2. Best Judgment Assessment under section 27(1)(a) of the TNVAT Act.
3. Imposition of penalty under section 27(3) of the TNVAT Act.
4. Equal time addition on probable omission and suppression of scrap sales.
5. Tax on export of capital assets.
6. Transfer of business to NSNPL.
7. Tax on disallowance of sales returns.
8. Rate of tax on parts and accessories.

Issue-wise Detailed Analysis:

1. Maintainability of Writ Petitions:
The court examined whether the writ petitions were maintainable despite the availability of an appellate remedy under the Act. It was held that the existence of an alternate remedy is not an absolute bar for invoking the jurisdiction under Article 226 of the Constitution of India. The court decided that the writ petitions were maintainable because the assessment orders were vitiated by serious procedural infirmities, failure to consider relevant details, and violation of principles of natural justice.

2. Best Judgment Assessment under section 27(1)(a) of the TNVAT Act:
The court analyzed whether the assessments made under section 27(1)(a) were best judgment assessments. It was concluded that the assessments were not best judgment assessments since the Assessing Officer did not reject the books of accounts but rather used them to revise the assessments. The court held that the power under section 27(1)(a) is distinct from the power under section 22(4) and is a re-assessment or re-opening of assessment.

3. Imposition of penalty under section 27(3) of the TNVAT Act:
The court examined the validity of the penalty imposed under section 27(3). It was held that mere non-disclosure does not automatically lead to the imposition of a penalty. The court found that the Assessing Officer failed to establish that the non-disclosure was willful. The penalty imposed on the entire demand was deleted.

4. Equal time addition on probable omission and suppression of scrap sales:
The court reviewed the justification for equal time addition on probable omission and suppression of scrap sales. It was held that the equal time addition was not warranted as it was based on mere assumptions without any supporting material. The court deleted the equal time addition, emphasizing that the Assessing Officer did not consider the relevant decisions of the court and the petitioner's voluntary disclosure and payment of tax and interest.

5. Tax on export of capital assets:
The court considered the imposition of tax on the export of capital assets. It was held that the Assessing Officer failed to examine the export documents provided by the petitioner and incorrectly treated the export sales as local sales. The court set aside the tax imposed on the sale of capital assets and remanded the matter for fresh consideration, directing the Assessing Officer to examine the export documents and afford the petitioner an opportunity for a personal hearing.

6. Transfer of business to NSNPL:
The court analyzed whether the transfer of business to NSNPL was a sale of business as a whole falling under Explanation III to section 2(41) of the TNVAT Act. It was held that the Assessing Officer did not properly examine whether the network division was a separate business entity and whether it was transferred in its entirety. The court set aside the tax imposed on the transfer and remanded the matter for a thorough enquiry.
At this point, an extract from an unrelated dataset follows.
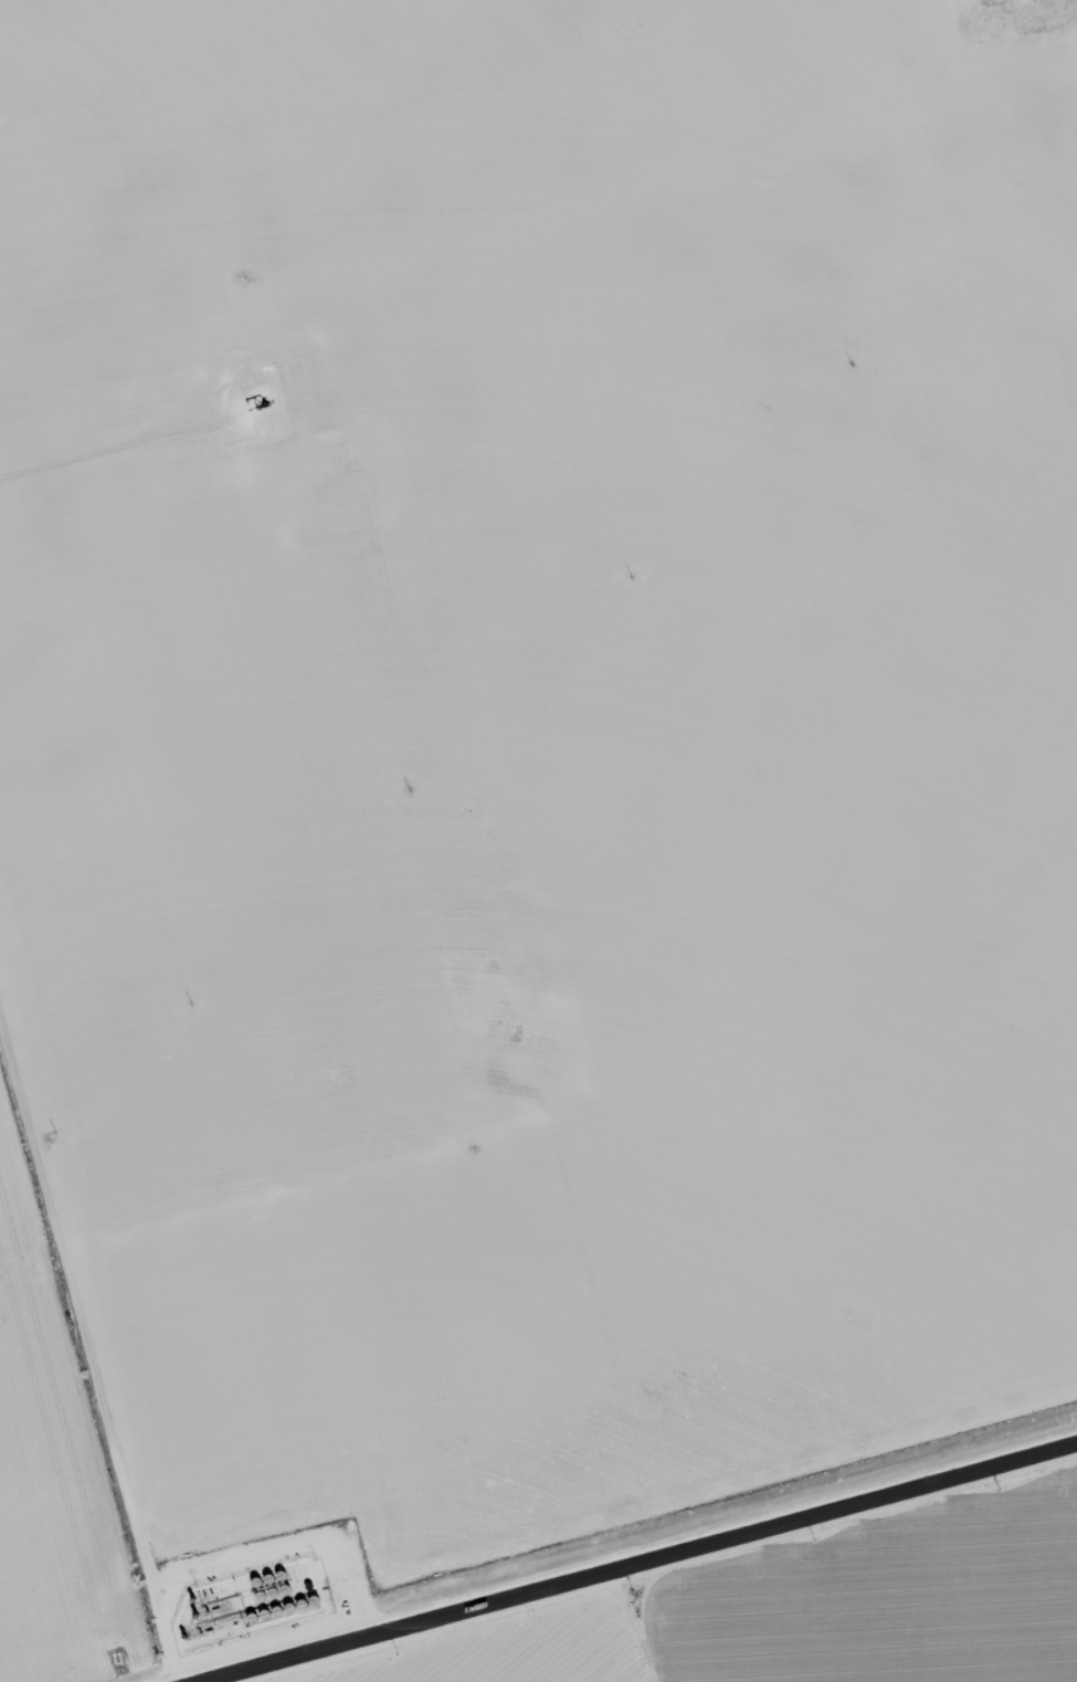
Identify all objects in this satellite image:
road: (654, 846)
road: (89, 1335)
road: (642, 1559)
7. Tax on disallowance of sales returns:
The court reviewed the imposition of tax on disallowance of sales returns. It was found that the Assessing Officer did not provide any reasons for the disallowance in the assessment orders. The court set aside the tax imposed on disallowance of sales returns and remanded the matter for fresh consideration, directing the Assessing Officer to issue a show cause notice and provide the petitioner an opportunity to be heard.

8. Rate of tax on parts and accessories:
The court examined the rate of tax on parts and accessories of mobile phones. It was held that the parts and accessories sold by the petitioner fall under specific Entry 13-A(f) under Part C of the First Schedule of the TNVAT Act and are taxable at 14.5%. The court confirmed the finding of the Assessing Officer on this issue.

Conclusion:
The court allowed the writ petitions, holding that the assessments were vitiated by procedural infirmities and violations of natural justice. The court set aside the equal time addition, tax on export of capital assets, tax on transfer of business to NSNPL, and tax on disallowance of sales returns, and remanded these issues for fresh consideration. The court confirmed the rate of tax on parts and accessories and deleted the penalty imposed on the petitioner.